= Beginning of Section =

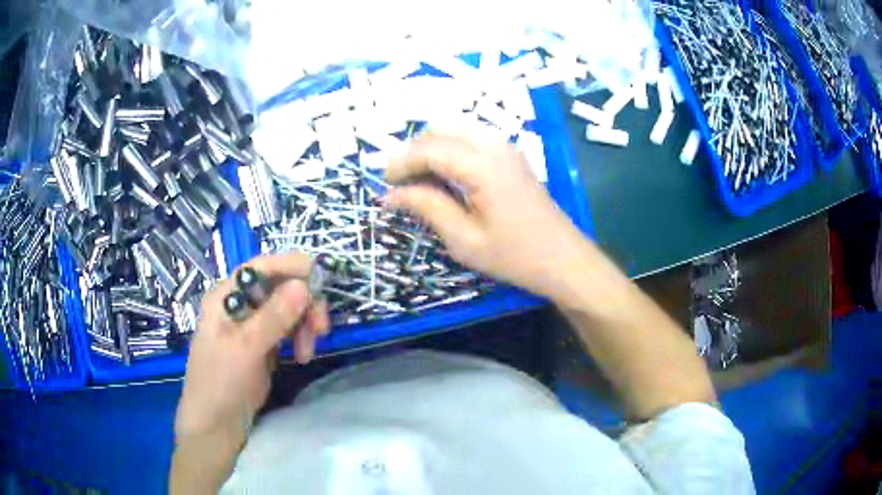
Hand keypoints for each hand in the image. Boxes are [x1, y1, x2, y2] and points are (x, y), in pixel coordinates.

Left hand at [174, 252, 329, 451]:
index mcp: (226, 296)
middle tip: (321, 329)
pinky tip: (302, 356)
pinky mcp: (262, 345)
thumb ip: (273, 317)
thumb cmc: (220, 383)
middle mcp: (239, 304)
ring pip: (288, 309)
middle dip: (304, 303)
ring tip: (308, 353)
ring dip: (304, 324)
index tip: (324, 281)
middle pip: (279, 287)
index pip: (262, 267)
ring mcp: (251, 325)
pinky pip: (287, 330)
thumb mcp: (245, 350)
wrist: (215, 426)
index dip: (293, 267)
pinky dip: (299, 338)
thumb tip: (304, 285)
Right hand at [385, 131, 588, 299]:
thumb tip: (391, 195)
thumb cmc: (515, 256)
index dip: (401, 164)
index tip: (385, 186)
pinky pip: (471, 138)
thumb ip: (427, 208)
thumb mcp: (464, 240)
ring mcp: (505, 147)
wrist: (563, 259)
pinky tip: (446, 176)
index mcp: (481, 166)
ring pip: (455, 129)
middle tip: (401, 184)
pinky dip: (450, 149)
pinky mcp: (511, 154)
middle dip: (413, 152)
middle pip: (439, 130)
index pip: (429, 149)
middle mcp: (493, 145)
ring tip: (420, 180)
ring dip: (431, 148)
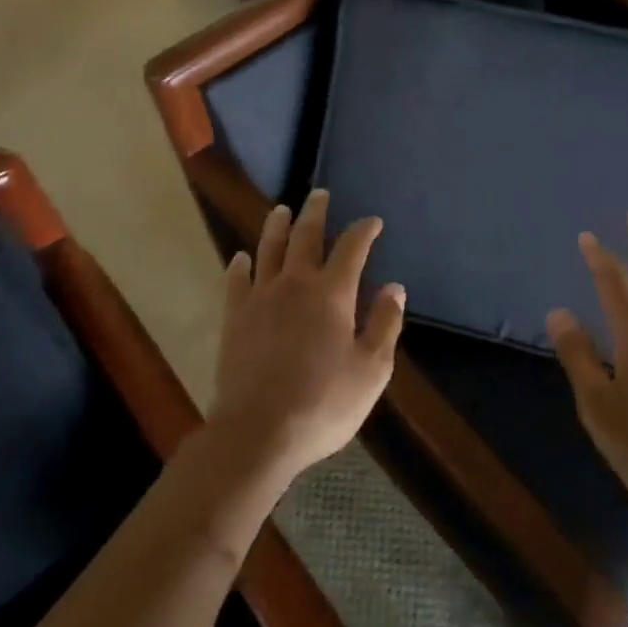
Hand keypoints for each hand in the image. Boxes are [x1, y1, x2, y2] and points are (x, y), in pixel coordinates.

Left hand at [206, 190, 404, 481]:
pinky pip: (236, 281)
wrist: (258, 432)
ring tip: (281, 210)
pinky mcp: (234, 318)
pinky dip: (240, 265)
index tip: (373, 222)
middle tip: (319, 194)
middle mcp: (295, 284)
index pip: (352, 247)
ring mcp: (260, 298)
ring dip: (277, 226)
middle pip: (306, 236)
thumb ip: (384, 324)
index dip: (364, 230)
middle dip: (316, 213)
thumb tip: (393, 287)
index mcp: (332, 293)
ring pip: (268, 249)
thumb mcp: (371, 370)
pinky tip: (241, 258)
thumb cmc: (324, 403)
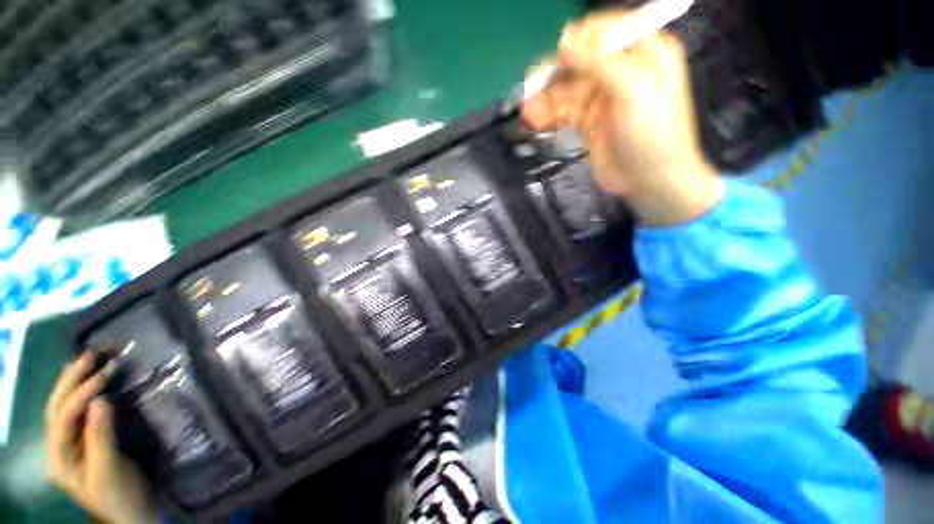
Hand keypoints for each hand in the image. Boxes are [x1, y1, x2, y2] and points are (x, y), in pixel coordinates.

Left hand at [46, 352, 156, 523]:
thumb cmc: (119, 494)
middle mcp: (58, 445)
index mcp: (59, 456)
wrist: (131, 512)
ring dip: (75, 380)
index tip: (104, 374)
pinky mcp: (84, 438)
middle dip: (71, 379)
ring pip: (64, 405)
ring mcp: (70, 442)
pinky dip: (83, 390)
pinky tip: (89, 379)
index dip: (81, 394)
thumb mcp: (110, 470)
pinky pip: (78, 410)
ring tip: (90, 358)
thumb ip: (101, 437)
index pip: (63, 417)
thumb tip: (101, 400)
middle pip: (57, 406)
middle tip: (92, 354)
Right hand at [523, 9, 722, 225]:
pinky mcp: (588, 120)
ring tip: (527, 110)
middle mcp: (621, 70)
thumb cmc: (653, 134)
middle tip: (531, 85)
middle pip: (580, 61)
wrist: (649, 180)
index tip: (560, 56)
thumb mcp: (635, 89)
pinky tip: (533, 119)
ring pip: (566, 88)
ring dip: (545, 98)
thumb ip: (601, 61)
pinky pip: (563, 111)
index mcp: (643, 52)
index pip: (605, 31)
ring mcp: (602, 97)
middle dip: (555, 72)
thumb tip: (566, 40)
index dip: (580, 40)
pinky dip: (547, 114)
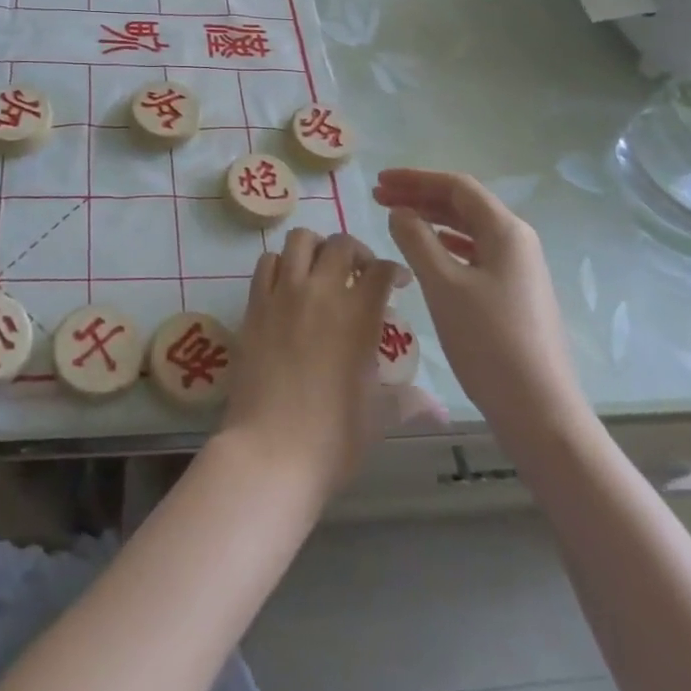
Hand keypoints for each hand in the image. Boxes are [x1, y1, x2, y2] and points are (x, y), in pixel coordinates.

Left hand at [219, 228, 406, 498]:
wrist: (271, 450)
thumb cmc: (333, 438)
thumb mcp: (379, 417)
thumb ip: (407, 401)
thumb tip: (435, 406)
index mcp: (359, 316)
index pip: (381, 270)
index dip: (394, 270)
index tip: (398, 283)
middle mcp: (321, 292)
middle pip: (341, 244)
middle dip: (357, 252)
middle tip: (360, 274)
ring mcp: (284, 294)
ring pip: (300, 240)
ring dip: (316, 248)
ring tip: (321, 271)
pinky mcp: (255, 304)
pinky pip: (267, 263)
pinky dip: (281, 264)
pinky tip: (288, 285)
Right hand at [375, 169, 586, 441]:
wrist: (539, 410)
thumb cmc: (489, 341)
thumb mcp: (443, 285)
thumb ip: (416, 240)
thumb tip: (400, 212)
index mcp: (506, 230)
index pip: (456, 186)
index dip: (415, 178)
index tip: (379, 181)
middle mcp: (517, 241)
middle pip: (463, 204)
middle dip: (420, 196)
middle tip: (379, 198)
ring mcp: (519, 268)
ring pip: (469, 229)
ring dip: (431, 220)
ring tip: (396, 220)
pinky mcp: (515, 293)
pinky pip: (475, 252)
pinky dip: (446, 244)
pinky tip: (429, 252)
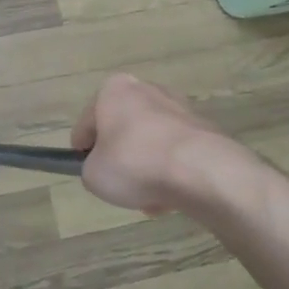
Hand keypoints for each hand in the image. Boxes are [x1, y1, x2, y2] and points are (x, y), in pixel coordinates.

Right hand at [72, 73, 227, 212]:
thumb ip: (91, 168)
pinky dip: (172, 171)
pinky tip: (172, 197)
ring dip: (147, 168)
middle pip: (123, 131)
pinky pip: (177, 153)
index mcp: (113, 90)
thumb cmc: (135, 164)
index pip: (87, 123)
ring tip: (148, 199)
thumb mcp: (93, 175)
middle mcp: (147, 89)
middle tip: (120, 186)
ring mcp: (179, 107)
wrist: (202, 171)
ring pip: (151, 143)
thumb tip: (106, 169)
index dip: (83, 151)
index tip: (88, 171)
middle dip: (121, 159)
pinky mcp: (205, 129)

= End of Section =

- _Exercise prompt_: Lines in the listing above that contain the word "Right" must be copied; leave out the rest.

- _Answer section_:
Right hand at [385, 131, 588, 299]:
Right hand at [523, 9, 722, 225]:
Right hand at [375, 169, 586, 441]:
Right hand at [72, 73, 227, 212]:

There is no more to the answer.